To cap an avalanche with an earthquake, Longman Pearson, the deus ex machina owning Penguin, Longman, Viking, Ladybird, Frederick Warne and still honeymooning with Thomson, has also announced the acquisition of Pitman. The publishing merry-go-round jangles on. Charge horses and carry on bookselling.
Q: If it takes a bookseller two hours to order a month’s new publication from the Penguin representative, how many days will it take in future?
A: About as long as the representative call time saved eventually, as Thomson trade books and Pitman mesh gears with the Longman Penguin machine.
Q: What will happen to the Australian Broadcasting Commission books, currently a Pitman strength in bookshops?
A: No break in ABC transmission. Normal service will be maintained. IN the meaning here is a recording of the best of The National.
Q: What will Longman Penguin do with all the books?
A: Occupy by force of folios the entire suburb of Ringwood. They will breed mini-warehouses from their Maroondah Highway monster, buy the railway lines between Sydney and Melbourne, fill the Southern Aurora and the Spirit of Progress, take over the Melbourne trams, Brisbane racing stables, Adelaide Arts Centre, and Perth’s Swan Brewery, fill them with books and mail the keys to those booksellers who phone in first with the correct answer to the first question.
If any publisher can meld this shibboleth into shape, then Longman Penguin can and no doubt will. These international events, which will inexorably shape our choice, our standards and our reading future, are a time warp away from a searing, squally Sunday in March at Sydney’s Circular Quay. In front of the Customs House, the Book Trade (that creature of uneven parts and jaundiced eye) passed a noble if pointless day, trying to instil the excitement of books into a candy floss audience. The wind blew, the grit irritated, the act became a penance. Australian Authors Week was swept with the litter, the detritus of downtown Sydney into the harbour and into history.
It is rumoured that the occasional excellent bookseller window display was to be seen in Sydney to highlight the promotional week. Unfortunately, such delights were rare and in an unfashionable minority. Of course there was publicity, radio interviews and column inches but all too easily brushed aside as the Monday after Authors Week turned cynically and efficiently into non-Authors Week.

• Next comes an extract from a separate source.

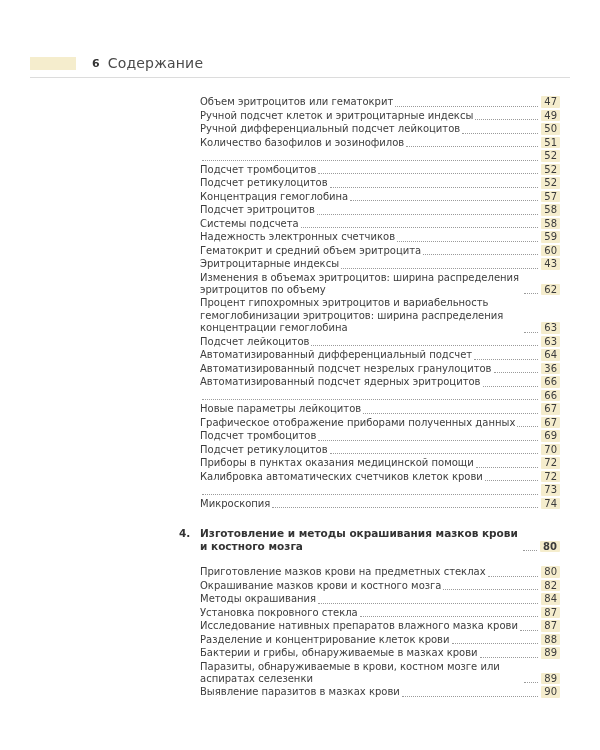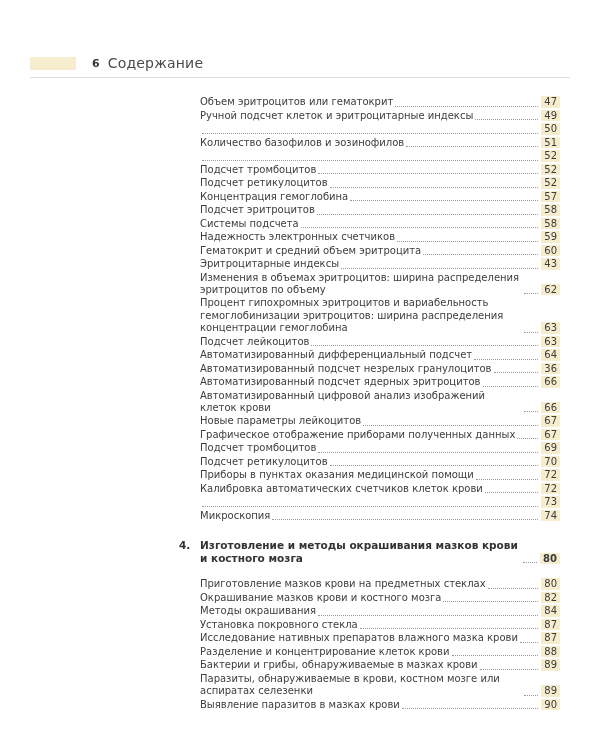"Ручной дифференциальный подсчет" span.toc-text { html: none -> <span>Ручной дифференциальный подсчет лейкоцитов</span> }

Nigel Lawson, the British Chancellor of the Exchequer, the Keating counterpoint, enjoyed watching a costly and vociferous campaign mounting against any proposal to introduce a tax on books, the dreaded V.A.T. He smiled as the froth of debate spittled the body politic and then calmly announced that he had never countenanced the remote possibility of the vague probability of taxing books. Were these the action of a man of a sadistic nature, perhaps a reluctant reader or a rejected author? He stewed the collective book fraternity of the green and pleasant land (leaving aside the cities) in their own juices of anxiety, marinated them in the mire of their misfortune, then pulled the plug to leave them floundering but untaxed. So Mr. Keating and Mr. Hawke, don’t tax books and don’t torment us with the scathing tease of possibility. Eternal vigilance is the price of tax-free books.

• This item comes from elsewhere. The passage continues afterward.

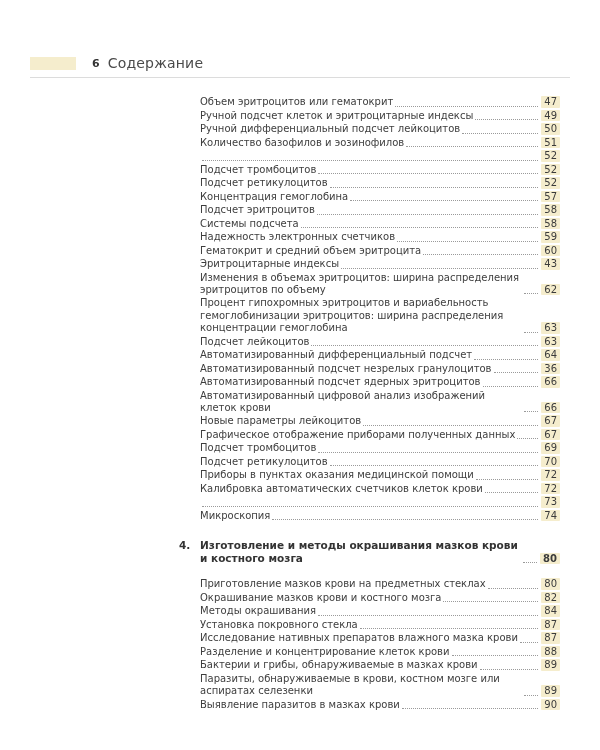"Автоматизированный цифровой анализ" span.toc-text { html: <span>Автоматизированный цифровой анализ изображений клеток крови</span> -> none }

A personal greeting to Pitman’s Philip Harris. How enjoyable it was to greet him again in Sydney recently. Restored to health, did the twinkle in his eye indicate dancing Penguins that I was too blind to see? My memories of happy times, when publishing was fun and bookselling a pleasure, before the night of the accountants remaindered the past, include the sight of Philip dancing on one leg, whiling away the small hours at the Regent Hotel in Nandi. One foot Woosterish in dancing shoe, the other coy in gouty bandages. Shall I shame him with recollections of that sybaritic, idyllic seminar, a veritable Brideshead Revisited in the South Pacific? The world of publishing and bookselling taken apart and reassembled during long meaningful and marginally inebriated dissertations on the beach.